Not long ago, Apple boasted that its products were made in America. Today, few are. Almost all of the 70 million iPhones, 30 million iPads and 59 million other products Apple sold last year were manufactured overseas.
Why can’t that work come home? Mr. Obama asked.
Mr. Jobs’s reply was unambiguous. “Those jobs aren’t coming back,” he said, according to another dinner guest.
The article is a great read, but I really am at a loss as to what to think about the President’s question.
On the one hand, he might understand economics and know that those jobs are not coming back, but he might have asked the question so as to be perceived as caring about creating jobs in the US.

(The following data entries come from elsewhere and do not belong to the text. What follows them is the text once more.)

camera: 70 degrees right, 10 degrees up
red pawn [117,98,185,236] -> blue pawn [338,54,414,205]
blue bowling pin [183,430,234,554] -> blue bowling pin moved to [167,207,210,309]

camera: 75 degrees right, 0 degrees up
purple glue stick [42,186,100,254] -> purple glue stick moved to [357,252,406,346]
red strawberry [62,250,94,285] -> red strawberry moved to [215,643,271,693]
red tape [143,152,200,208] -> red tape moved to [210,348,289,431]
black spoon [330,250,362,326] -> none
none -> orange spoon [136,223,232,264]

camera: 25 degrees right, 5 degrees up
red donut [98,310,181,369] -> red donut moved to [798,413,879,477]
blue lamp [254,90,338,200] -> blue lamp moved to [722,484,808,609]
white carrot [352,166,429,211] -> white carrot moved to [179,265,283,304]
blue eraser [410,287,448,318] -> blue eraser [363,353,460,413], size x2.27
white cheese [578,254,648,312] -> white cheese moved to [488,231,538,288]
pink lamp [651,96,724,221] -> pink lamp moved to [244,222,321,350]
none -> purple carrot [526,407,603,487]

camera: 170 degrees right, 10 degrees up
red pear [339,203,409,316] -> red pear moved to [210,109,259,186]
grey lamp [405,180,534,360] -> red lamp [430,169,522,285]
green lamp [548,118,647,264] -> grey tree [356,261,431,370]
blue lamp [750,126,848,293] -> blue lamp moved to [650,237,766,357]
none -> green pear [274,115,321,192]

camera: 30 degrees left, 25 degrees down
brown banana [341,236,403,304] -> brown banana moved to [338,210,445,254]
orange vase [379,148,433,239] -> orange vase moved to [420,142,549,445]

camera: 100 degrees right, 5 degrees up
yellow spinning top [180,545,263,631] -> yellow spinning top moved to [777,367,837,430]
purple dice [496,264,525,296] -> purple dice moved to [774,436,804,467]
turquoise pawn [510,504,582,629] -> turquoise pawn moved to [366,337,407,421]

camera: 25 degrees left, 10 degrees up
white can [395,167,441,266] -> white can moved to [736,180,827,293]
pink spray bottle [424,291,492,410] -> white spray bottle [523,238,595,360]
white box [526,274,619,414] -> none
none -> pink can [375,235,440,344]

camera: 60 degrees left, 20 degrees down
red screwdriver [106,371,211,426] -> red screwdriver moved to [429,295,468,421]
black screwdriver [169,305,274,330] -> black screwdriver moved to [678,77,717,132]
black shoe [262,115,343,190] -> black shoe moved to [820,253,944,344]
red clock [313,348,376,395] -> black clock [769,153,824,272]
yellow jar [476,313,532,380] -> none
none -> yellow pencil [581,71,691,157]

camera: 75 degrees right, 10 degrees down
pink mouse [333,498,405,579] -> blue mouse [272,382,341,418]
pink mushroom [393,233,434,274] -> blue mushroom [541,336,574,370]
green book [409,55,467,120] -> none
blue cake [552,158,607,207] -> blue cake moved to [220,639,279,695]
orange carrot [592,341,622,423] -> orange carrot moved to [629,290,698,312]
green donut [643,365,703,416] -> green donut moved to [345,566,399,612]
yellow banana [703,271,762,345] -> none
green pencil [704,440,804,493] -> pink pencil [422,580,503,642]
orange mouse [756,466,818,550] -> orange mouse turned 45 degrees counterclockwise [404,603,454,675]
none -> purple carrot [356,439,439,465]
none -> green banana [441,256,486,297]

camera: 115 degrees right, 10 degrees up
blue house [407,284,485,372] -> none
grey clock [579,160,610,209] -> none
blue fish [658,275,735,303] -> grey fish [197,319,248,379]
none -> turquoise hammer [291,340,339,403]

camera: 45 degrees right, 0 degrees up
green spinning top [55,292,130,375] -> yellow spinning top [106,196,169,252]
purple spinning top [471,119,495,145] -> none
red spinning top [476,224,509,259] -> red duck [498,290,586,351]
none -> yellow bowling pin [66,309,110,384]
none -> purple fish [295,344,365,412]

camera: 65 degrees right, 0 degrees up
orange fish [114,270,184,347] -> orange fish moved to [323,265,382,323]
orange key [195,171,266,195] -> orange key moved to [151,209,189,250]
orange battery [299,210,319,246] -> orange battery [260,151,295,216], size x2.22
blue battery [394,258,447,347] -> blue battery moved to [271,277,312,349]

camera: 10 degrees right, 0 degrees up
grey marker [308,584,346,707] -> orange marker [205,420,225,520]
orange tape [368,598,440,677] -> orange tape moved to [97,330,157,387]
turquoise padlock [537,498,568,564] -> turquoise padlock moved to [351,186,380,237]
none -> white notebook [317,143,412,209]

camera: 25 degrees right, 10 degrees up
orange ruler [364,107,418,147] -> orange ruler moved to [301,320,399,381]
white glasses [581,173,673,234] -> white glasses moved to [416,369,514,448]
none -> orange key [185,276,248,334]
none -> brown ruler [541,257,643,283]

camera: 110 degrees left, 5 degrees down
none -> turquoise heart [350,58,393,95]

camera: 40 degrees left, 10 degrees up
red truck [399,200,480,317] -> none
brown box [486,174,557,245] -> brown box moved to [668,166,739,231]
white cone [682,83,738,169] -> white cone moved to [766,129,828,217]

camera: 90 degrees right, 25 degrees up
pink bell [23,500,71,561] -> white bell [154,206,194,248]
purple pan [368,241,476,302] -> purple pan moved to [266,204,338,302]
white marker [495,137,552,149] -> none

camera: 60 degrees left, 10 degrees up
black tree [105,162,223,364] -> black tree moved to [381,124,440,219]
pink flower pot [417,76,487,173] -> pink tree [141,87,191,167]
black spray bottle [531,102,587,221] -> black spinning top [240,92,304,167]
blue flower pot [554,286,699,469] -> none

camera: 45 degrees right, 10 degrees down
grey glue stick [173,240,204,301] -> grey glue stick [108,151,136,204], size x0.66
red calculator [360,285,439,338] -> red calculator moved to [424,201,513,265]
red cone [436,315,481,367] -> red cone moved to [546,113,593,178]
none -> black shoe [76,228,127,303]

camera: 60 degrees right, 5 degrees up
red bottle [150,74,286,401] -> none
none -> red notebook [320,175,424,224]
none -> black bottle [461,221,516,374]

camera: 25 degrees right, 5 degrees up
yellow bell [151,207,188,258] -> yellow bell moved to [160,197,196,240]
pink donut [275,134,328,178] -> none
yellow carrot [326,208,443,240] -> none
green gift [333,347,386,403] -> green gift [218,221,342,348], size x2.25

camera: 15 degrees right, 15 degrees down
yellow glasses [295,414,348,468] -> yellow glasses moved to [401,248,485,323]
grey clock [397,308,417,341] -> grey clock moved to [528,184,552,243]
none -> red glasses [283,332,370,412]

Color me cynical, but my belief that the President is a very smart man — I would have voted for him if I could vote in this country, and my wife not only voted for him but contributed to his campaign — has a hard time co-existing with the belief that his question might have been asked in earnest, so my mind defaults to “he was just politicking.”
On the other hand, he might completely misunderstand economics, and just how powerful the forces of globalization are.
If the President’s question was asked in earnest, we are in trouble. Those jobs are indeed not coming back. Much like the US economy went from being an agrarian economy to being a manufacturing economy in the 19th century, the US economy went from being a manufacturing economy to being a service and research and development economy in last quarter of the 20th century.
We are at a point in history where our comparative advantage lies in the tertiary and quaternary sectors of the economy. Forget secondary-sector jobs. Those went the way of the dodo sometime in the 1970s. Let’s focus our attention on developing the services and research and development sector of the US economy rather than lamenting the disappearance of agricultural and manufacturing jobs.
Getting those manufactured jobs back would mean that the US economy is regressing and that real incomes are not only stagnating, but decreasing more than they already did. If that is truly what the President wants, he should prepare for a revolution.